[ROWS start]
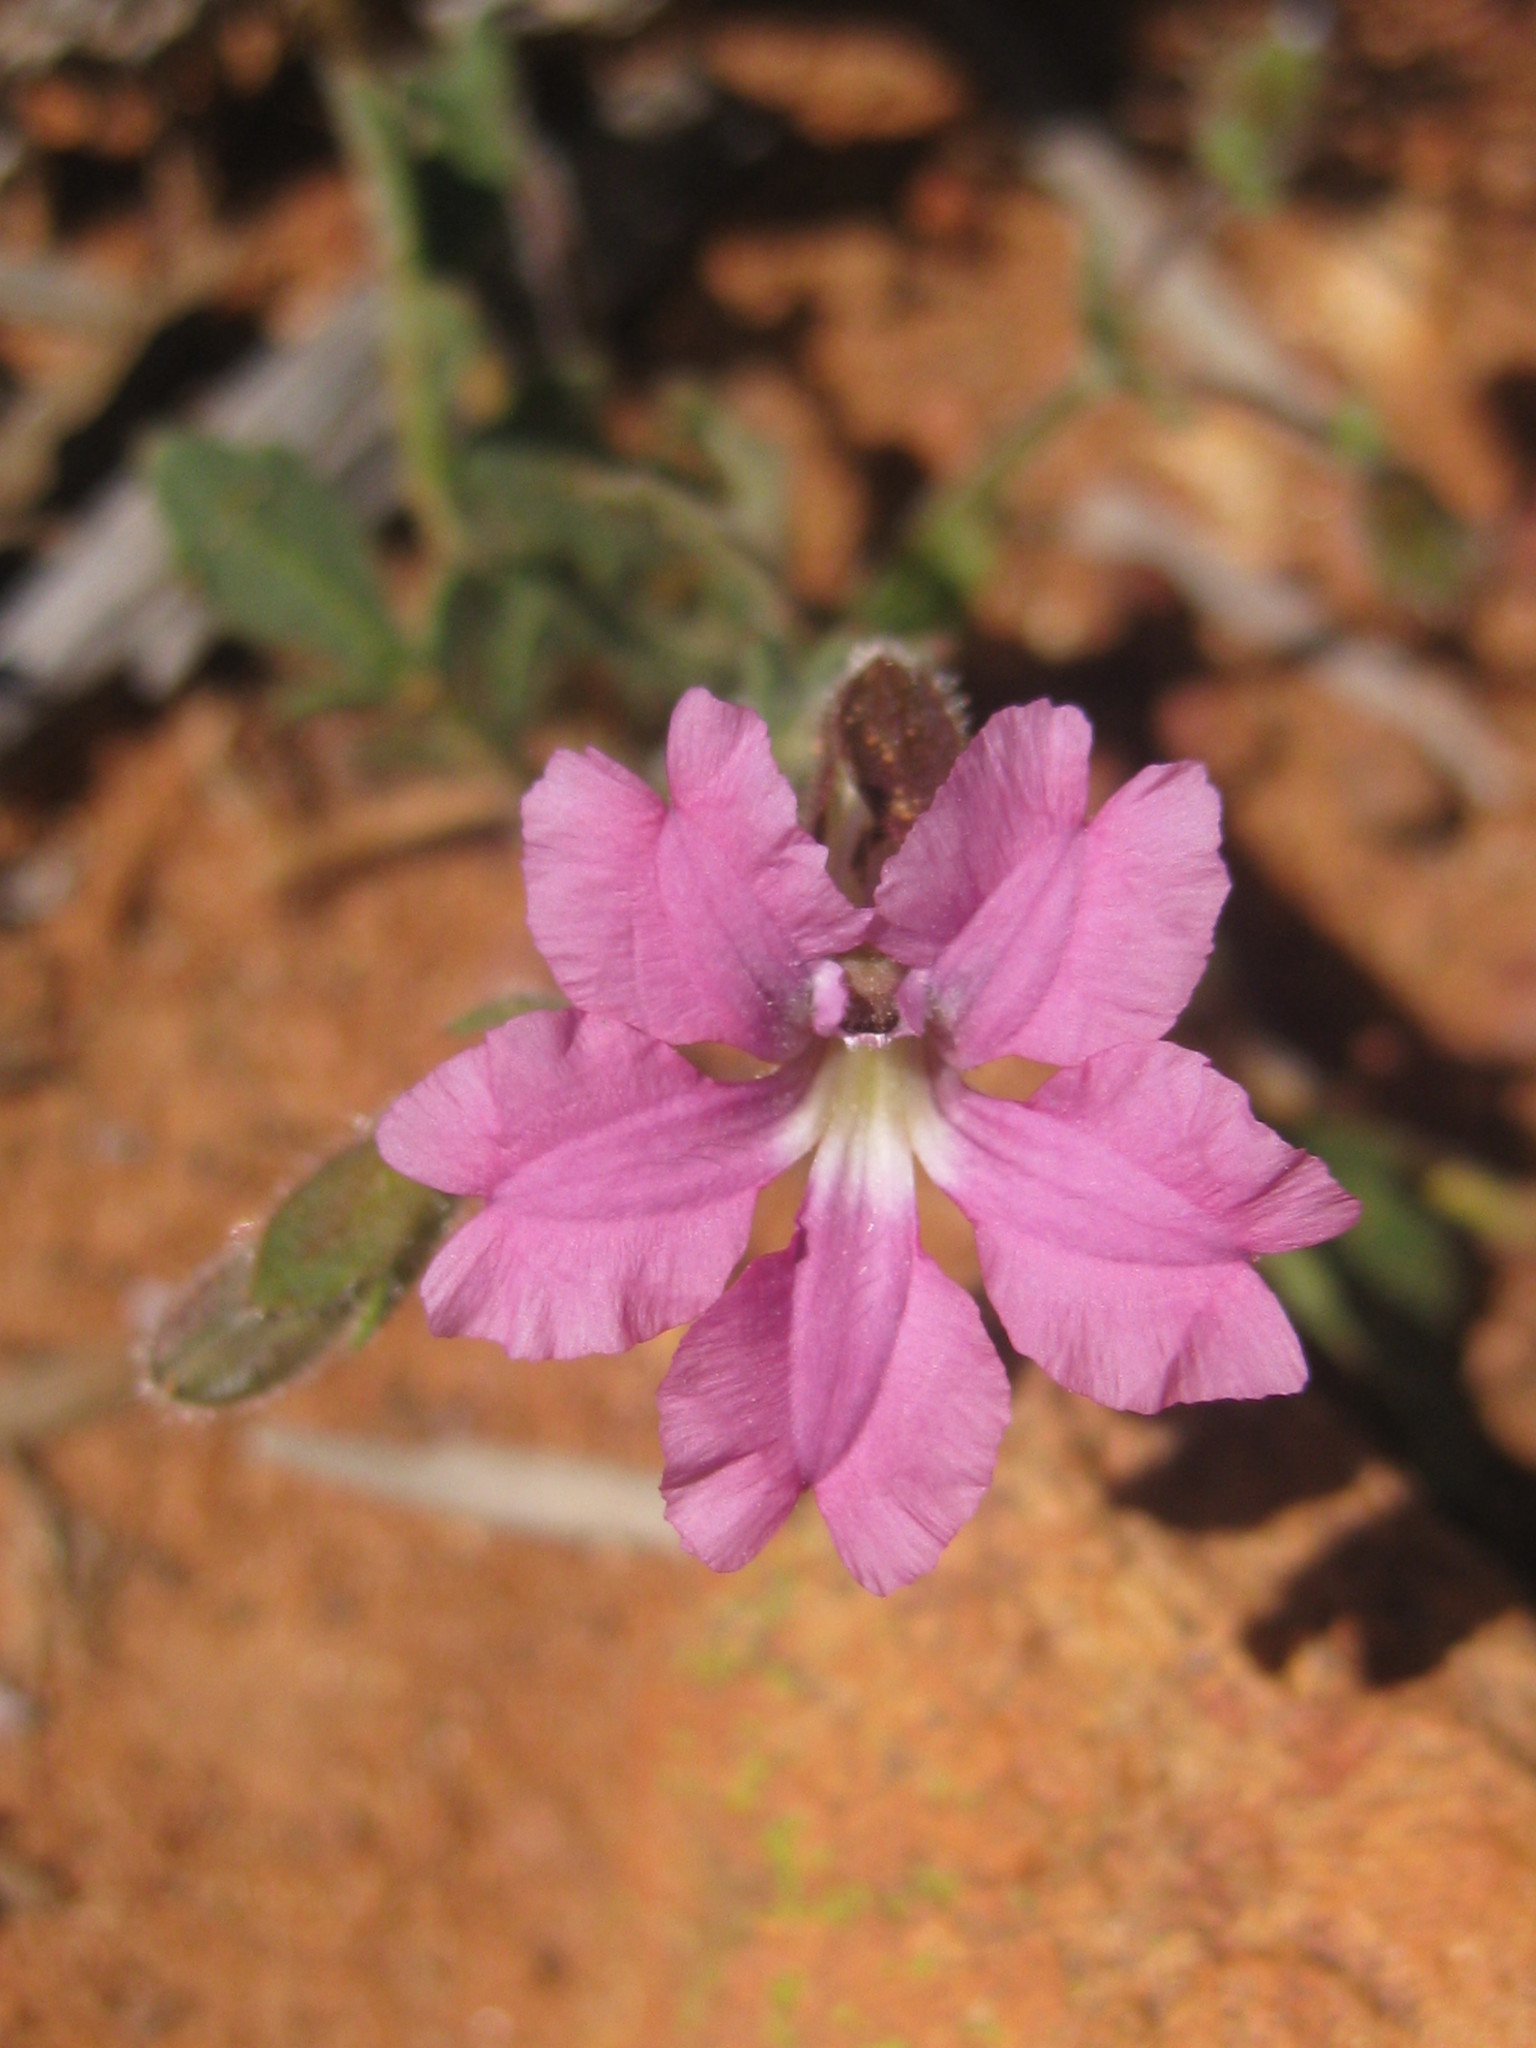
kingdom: Plantae
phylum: Tracheophyta
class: Magnoliopsida
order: Asterales
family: Goodeniaceae
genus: Goodenia
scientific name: Goodenia rosea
[ROWS end]
• OBJECTIVE: Rewrite the lines of the records above as a numbered list with no blank lines, leaving out the pictures.

• REPLY TO THE EXERCISE:
1. kingdom: Plantae
2. phylum: Tracheophyta
3. class: Magnoliopsida
4. order: Asterales
5. family: Goodeniaceae
6. genus: Goodenia
7. scientific name: Goodenia rosea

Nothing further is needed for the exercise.